Obviously, though, confirmation bias works both ways. I know that many of us, when we are newly entering the No Kidding community knowing it is for the rest of our lives, read only No Kidding blogs, for the same reasons – for self-protection, knowing we won’t see scan or newborn photos or pregnancy announcements, or hear all the statements that that cut us to the core and diminish us and our experiences. So, it is natural that many of us, especially in these early days, might read only No Kidding blogs for the support, to feel that we’re not alone, and to feel hope that we will be okay. If we only read No Kidding blogs, there is a safety in community that we can’t find elsewhere.

But it can mean that we become focused on our grief, unable to recognise the difficulties and hardships in other journeys, including those who got the holy grail. Long-term, there is a danger that a focus only on the No Kidding experience might stop us developing a wider perspective that could help us heal.

So could our own confirmation bias lead us to perpetuate our feelings of victimisation, and lead to the demonisation of those who are parents?

There is a real risk of this. And I do see it at times, though as I say, usually in the early days of accepting there will never be children. But I’m coming to the conclusion that we – the No Kidding – are perhaps less susceptible to the effects of confirmation bias than those in this community who are pregnant and parenting. We live in this world too, and unless we hide away and only ever communicate with others who don’t have children (which is impossible), we have no choice but to interact with others who have had different outcomes, with different views, and with different challenges.
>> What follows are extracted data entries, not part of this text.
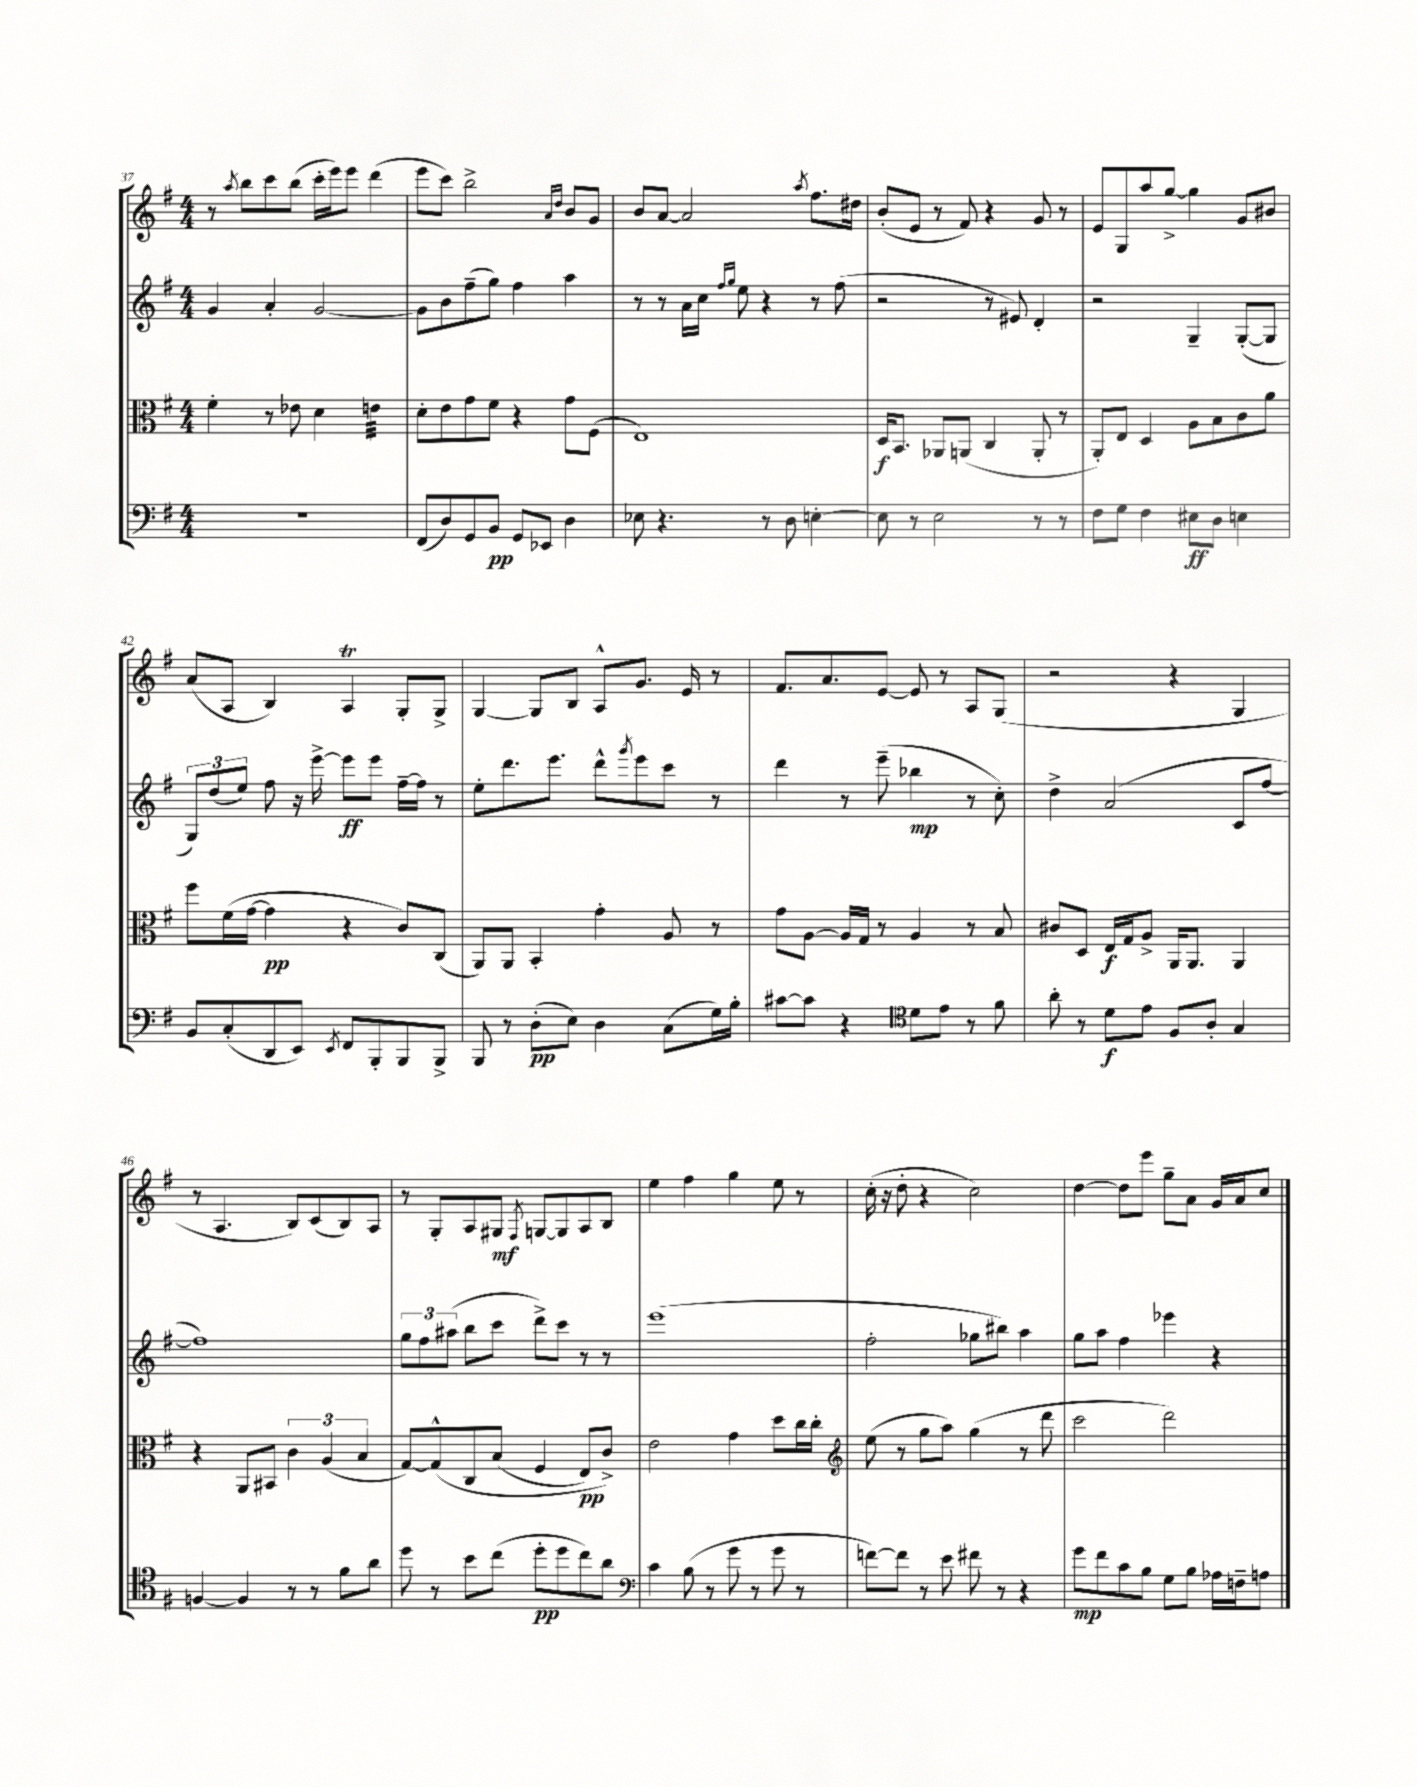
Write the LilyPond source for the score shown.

<<
\new StaffGroup <<
\new Staff = "s0" {
    \clef treble \key g \major \numericTimeSignature \time 4/4
    r8 \acciaccatura { a''8 } b''8 c'''8 b''8( c'''16-. e'''16) e'''8 d'''4( |
    e'''8 c'''8) b''2-> \grace { a'16 d''16 } b'8 g'8 |
    b'8 a'8~ a'2 \acciaccatura { a''8 } fis''8. dis''16 |
    b'8-.( e'8 r8 fis'8) r4 g'8 r8 |
    e'8 g8 a''8 g''8~-> g''4 g'8 bis'8 |
    a'8( a8 b4) a4\trill g8-. g8-> |
    g4~ g8 b8 a8-^ g'8. e'16 r8 |
    fis'8. a'8. e'8~ e'8 r8 a8 g8( |
    r2 r4 g4 |
    r8 a4. b8) c'8( b8) a8 |
    r8 g8-. a8 gis8\mf \acciaccatura { fis8 } g8~ g8 a8 b8 |
    e''4 fis''4 g''4 e''8 r8 |
    c''16-.( r16 d''8-. r4 c''2) |
    d''4~ d''8 e'''8 g''8-- a'8 g'16 a'16 c''8 \bar "|." |
}
\new Staff = "s1" {
    \clef treble \key g \major \numericTimeSignature \time 4/4
    g'4 a'4-. g'2~ |
    g'8 b'8 fis''8--( g''8) fis''4 a''4 |
    r8 r8 a'16 c''16 \grace { fis''16 g''16 } e''8 r4 r8 fis''8( |
    r2 r8 eis'8) d'4-. |
    r2 g4-- g8~-.( g8 |
    \tuplet 3/2 { g8) d''8( e''8) } fis''8 r16 e'''16~-> e'''8\ff e'''8 fis''16~-- fis''16 r8 |
    e''8-. d'''8. e'''8. d'''8-^ \acciaccatura { g'''8 } e'''8 c'''8 r8 |
    d'''4 r8 e'''8--( bes''4\mp r8 c''8-.) |
    d''4-> a'2( c'8 fis''8~ |
    fis''1) |
    \tuplet 3/2 { g''8 fis''8 ais''8( } b''8 c'''8 d'''8->) c'''8 r8 r8 |
    e'''1( |
    fis''2-. ges''8 bis''8) a''4 |
    g''8 a''8 fis''4 ees'''4 r4 \bar "|." |
}
\new Staff = "s2" {
    \clef alto \key g \major \numericTimeSignature \time 4/4
    fis'4-. r8 ees'8 d'4 e'4:32 |
    d'8-. e'8 g'8 fis'8 r4 g'8 fis8( |
    e1) |
    d16\f b,8. aes,8 a,8( c4 a,8-. r8 |
    a,8-.) e8 d4 a8 b8 c'8 a'8 |
    fis''8 fis'16( g'16~ g'4\pp r4 c'8) c8( |
    a,8) a,8 b,4-. g'4-. a8 r8 |
    g'8 a8~ a16 g16 r8 a4 r8 b8 |
    cis'8 d8 e16\f g16 a8-> a,16 a,8. a,4 |
    r4 a,8 bis,8 \tuplet 3/2 { c'4 a4( b4 } |
    g8~) g8-^\( c8 b8( fis4 e8\pp) c'8->\) |
    e'2 g'4 d''8 c''16 c''16-. |
    \clef treble e''8( r8 g''8 a''8) g''4( r8 d'''8 |
    c'''2 d'''2) \bar "|." |
}
\new Staff = "s3" {
    \clef bass \key g \major \numericTimeSignature \time 4/4
    R1 |
    fis,8( d8) g,8 b,8\pp g,8 ees,8 d4 |
    ees8 r4. r8 d8 e4~-. |
    e8 r8 e2 r8 r8 |
    fis8 g8 fis4 eis8\ff d8 e4 |
    b,8 c8-.( d,8 e,8) \acciaccatura { e,8 } fis,8 b,,8-. b,,8 b,,8-> |
    b,,8 r8 d8-.\pp( e8) d4 c8( g16) b16-. |
    cis'8~ cis'8 r4 \clef tenor d'8 e'8 r8 fis'8 |
    a'8-. r8 d'8\f e'8 fis8 a8-. g4 |
    f4~ f4 r8 r8 fis'8 a'8 |
    d''8 r8 b'8 c''8( d''8-.\pp d''8 c''8) a'8 |
    \clef bass c'4 b8( r8 g'8 r8 g'8 r8 |
    f'8~) f'8 r8 e'8 fis'8 r8 r4 |
    g'8\mp fis'8 c'8 b8 g8 b8 aes16 f16-- a8 \bar "|." |
}
>>
>>
\layout { \context { \Score currentBarNumber = #37 } }
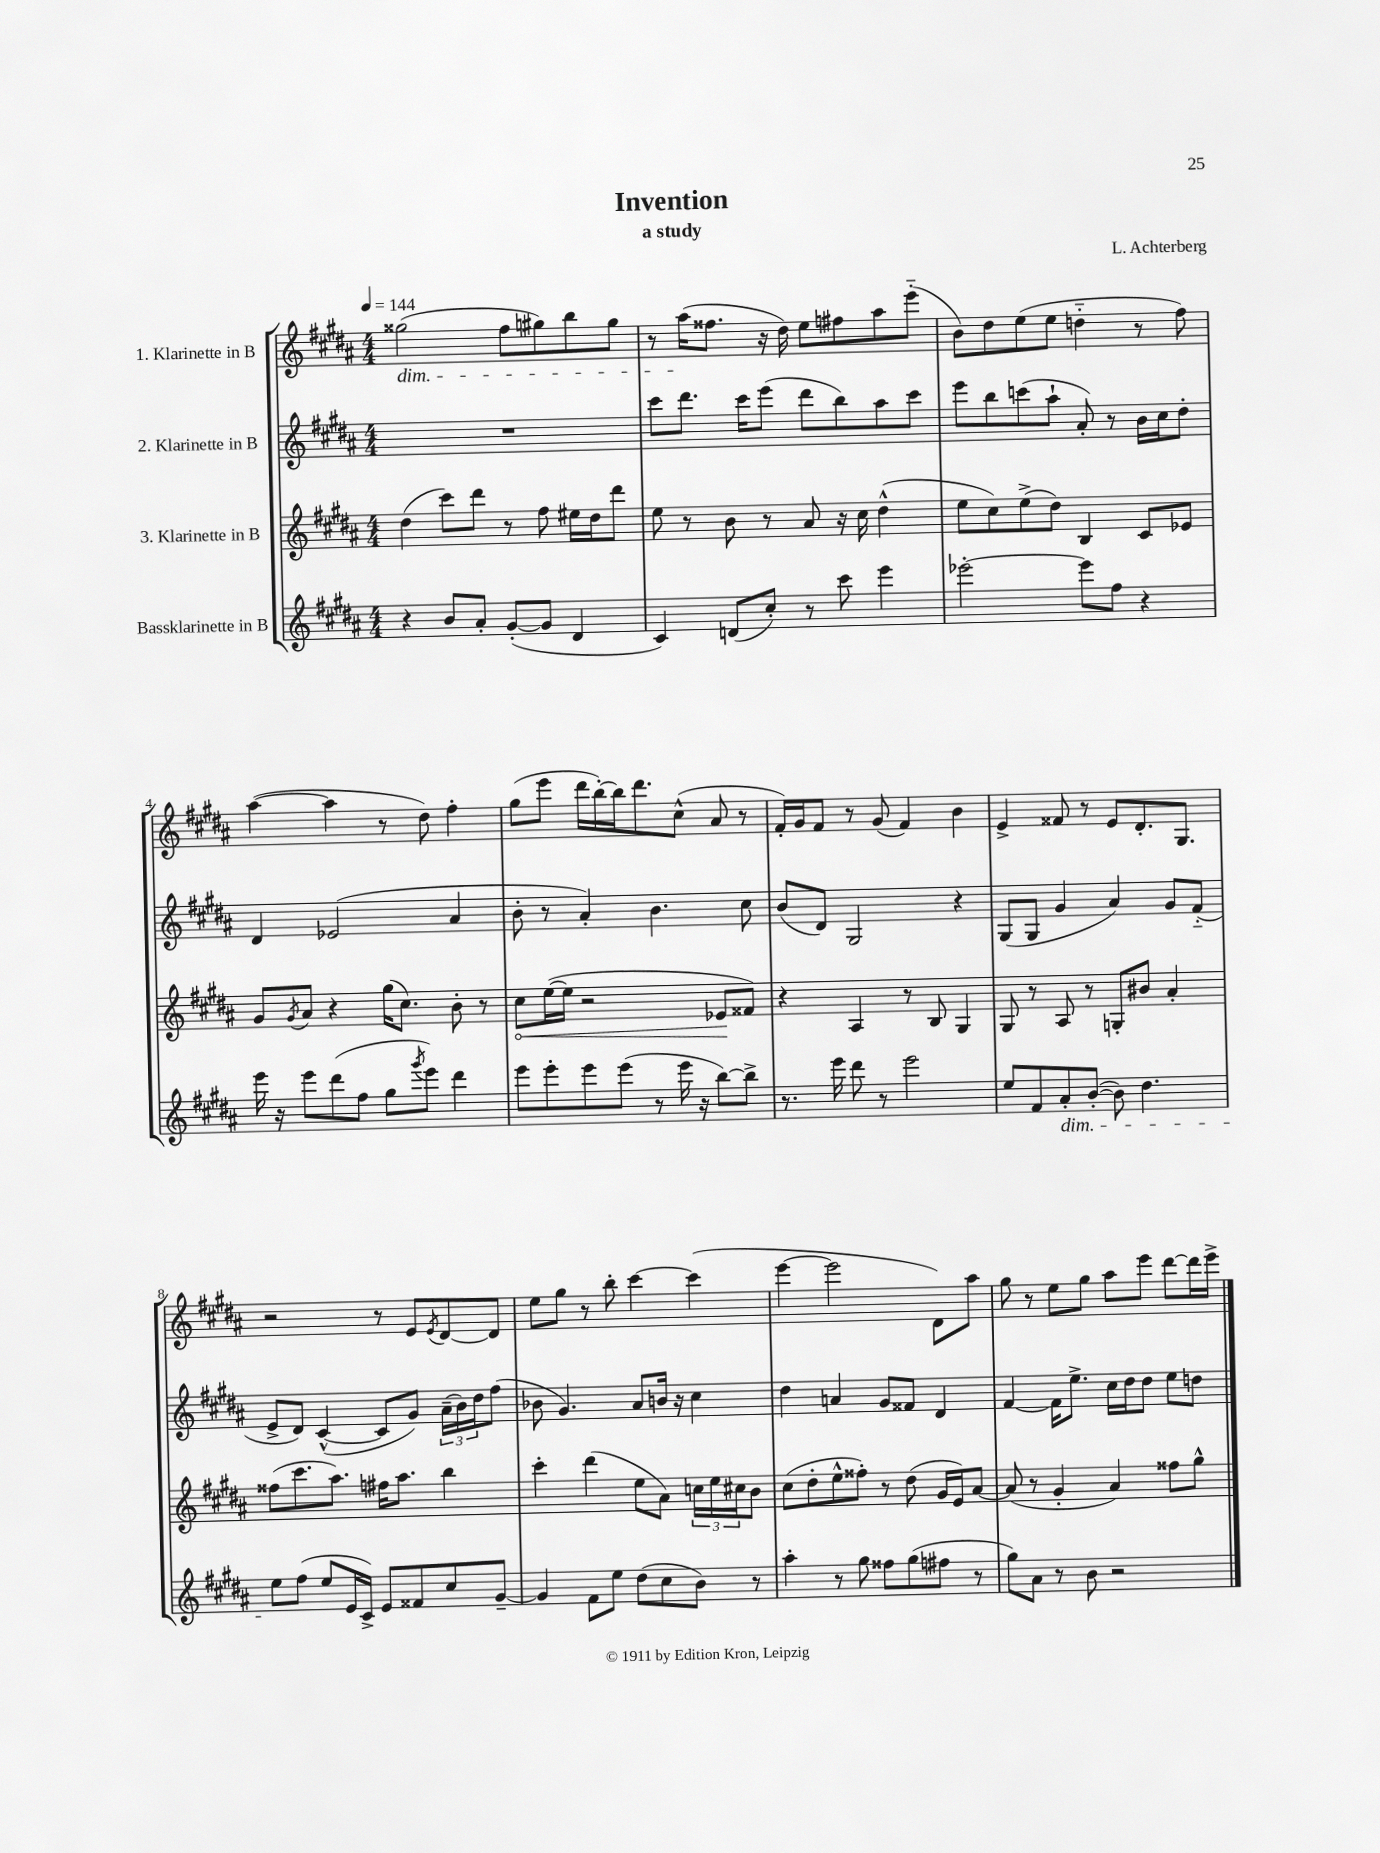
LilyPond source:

\header { title = "Invention" composer = "L. Achterberg" subtitle = "a study" }
<<
\new StaffGroup <<
\new Staff = "s0" \with { instrumentName = "1. Klarinette in B" } {
    \clef treble \key b \major \numericTimeSignature \time 4/4 \tempo 4 = 144
    gisis''2\dim( fis''8 gis''8) b''8 gis''8 |
    r8 ais''16\!( fisis''8. r16 dis''16) e''8 fis''8 ais''8 e'''8-_( |
    b'8) dis''8 e''8( e''8 d''4-_ r8 fis''8) |
    ais''4~( ais''4 r8 dis''8) fis''4-. |
    gis''8( e'''8 dis'''16 b''16~-.) b''16 dis'''8. cis''8-^( ais'8 r8 |
    fis'16-.) gis'16 fis'8 r8 gis'8( fis'4) b'4 |
    e'4-> fisis'8 r8 e'8 dis'8.-. gis8. |
    r2 r8 e'8 \acciaccatura { e'8 } dis'8~ dis'8 |
    e''8 gis''8 r8 b''8-. cis'''4~ cis'''4( |
    e'''4~ e'''2 dis'8) ais''8 |
    gis''8 r8 e''8 gis''8 ais''8 e'''8 dis'''8~ dis'''16 e'''16-> \bar "|." |
}
\new Staff = "s1" \with { instrumentName = "2. Klarinette in B" } {
    \clef treble \key b \major \numericTimeSignature \time 4/4
    R1 |
    cis'''8 dis'''8. cis'''16 e'''8( dis'''8 b''8) ais''8 cis'''8 |
    e'''8 b''8 c'''8( ais''8-! ais'8-.) r8 b'16 cis''16 dis''8-. |
    dis'4 ees'2( ais'4 |
    b'8-. r8 ais'4-.) b'4. cis''8 |
    b'8( dis'8) gis2 r4 |
    gis8( gis8 gis'4 ais'4) gis'8 fis'8-_( |
    e'8-> dis'8) cis'4~-^( cis'8 gis'8) \tuplet 3/2 { ais'16--( b'16) dis''16 } fis''8( |
    bes'8 gis'4.) ais'8 b'16 r16 cis''4 |
    dis''4 a'4 gis'8 fisis'8 dis'4 |
    fis'4~ fis'16 e''8.-> cis''16 dis''16 dis''8 e''8 d''8 \bar "|." |
}
\new Staff = "s2" \with { instrumentName = "3. Klarinette in B" } {
    \clef treble \key b \major \numericTimeSignature \time 4/4
    dis''4( cis'''8) dis'''8 r8 fis''8 eis''16 dis''16 dis'''8 |
    e''8 r8 b'8 r8 ais'8 r16 cis''16 dis''4-^( |
    e''8 cis''8) e''8->( dis''8) b4 cis'8 ees'8 |
    gis'8 \acciaccatura { gis'8 } ais'8 r4 gis''16( cis''8.) b'8-. r8 |
    \once \override Hairpin.circled-tip = ##t cis''8\< e''16~( e''16 r2 ees'8\! fisis'8) |
    r4 ais4 r8 b8 gis4 |
    gis8 r8 ais8 r8 g8-. bis'8 ais'4-. |
    fisis''8( cis'''8. ais''8.) fis''16 ais''8. b''4 |
    cis'''4-. dis'''4( e''8 ais'8) \tuplet 3/2 { c''16 e''16 cis''16 } b'8 |
    cis''8( dis''8-. e''8-^ fisis''8-.) r8 dis''8( gis'16 e'16) ais'8~ |
    ais'8( r8 gis'4-. ais'4) fisis''8 gis''8-^ \bar "|." |
}
\new Staff = "s3" \with { instrumentName = "Bassklarinette in B" } {
    \clef treble \key b \major \numericTimeSignature \time 4/4
    r4 b'8 ais'8-. gis'8~-.( gis'8 dis'4 |
    cis'4) d'8( cis''8-.) r8 cis'''8 e'''4 |
    ees'''2~-. ees'''8 fis''8 r4 |
    e'''16 r16 e'''8 dis'''8( fis''8 gis''8 \acciaccatura { gis'''8 } e'''8) dis'''4 |
    e'''8 e'''8-. e'''8 e'''8( r8 e'''16 r16 b''8~) b''8-> |
    r8. e'''16 dis'''8 r8 e'''2 |
    e''8 fis'8 ais'8-.\dim b'8~-.( b'8) dis''4. |
    e''8\! fis''8( e''8 e'16 cis'16->) e'8 fisis'8 cis''8 gis'8~-- |
    gis'4 fis'8 e''8 dis''8( cis''8 b'8) r8 |
    ais''4-. r8 gis''8 fisis''8 gis''8( fis''8 r8 |
    gis''8) ais'8 r8 b'8 r2 \bar "|." |
}
>>
>>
We know (how could we not?) that the world has different opinions and lifestyles to our own, and once wanted to be part of those communities ourselves. We have friends and family who live differently from us. We are bombarded daily with the message that the way we live is different from, perhaps lesser than, the norm. Whereas so often, confirmation bias reinforces the superiority of a view or a lifestyle to the exclusion of other minorities, in our case, we might use it just to remind ourselves and each other that we are equal, and legitimate, members of wider society and this community.

In our case, is it actually a bias at all? I’m not so sure, and as I have written this post, I’ve found my ideas change. I started this post to make the comment that we must be sure we don't succumb to confirmation bias, become bitter, further isolate ourselves, anger others by not attempting to understand their situations, and make our own position in society harder than it already is. But as I have been writing, I’ve realised that – long-term, at least – there is little chance of that. 

When we do get together as a No Kidding community, we’re looking for and providing support that we don’t get elsewhere in society. Support in context is not a bias. But still, it's worth thinking about from time to time, and just checking that we're being fair and unbiased to both those with and without children. After all, that's really the only way to ever be fair to ourselves.